▶ **Work task**
Restate all the data exactly, so that each line is the same as before.

▶ **Data for this exercise**
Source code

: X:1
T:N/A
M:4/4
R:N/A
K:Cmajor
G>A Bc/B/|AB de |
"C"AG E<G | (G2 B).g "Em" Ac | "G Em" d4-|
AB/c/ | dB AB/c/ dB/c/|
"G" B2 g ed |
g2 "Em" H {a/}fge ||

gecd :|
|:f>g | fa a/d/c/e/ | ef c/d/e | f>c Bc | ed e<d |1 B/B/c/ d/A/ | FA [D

▶ **Problem solution**
Source code

: X:1
T:N/A
M:4/4
R:N/A
K:Cmajor
G>A Bc/B/|AB de |
"C"AG E<G | (G2 B).g "Em" Ac | "G Em" d4-|
AB/c/ | dB AB/c/ dB/c/|
"G" B2 g ed |
g2 "Em" H {a/}fge ||

gecd :|
|:f>g | fa a/d/c/e/ | ef c/d/e | f>c Bc | ed e<d |1 B/B/c/ d/A/ | FA [D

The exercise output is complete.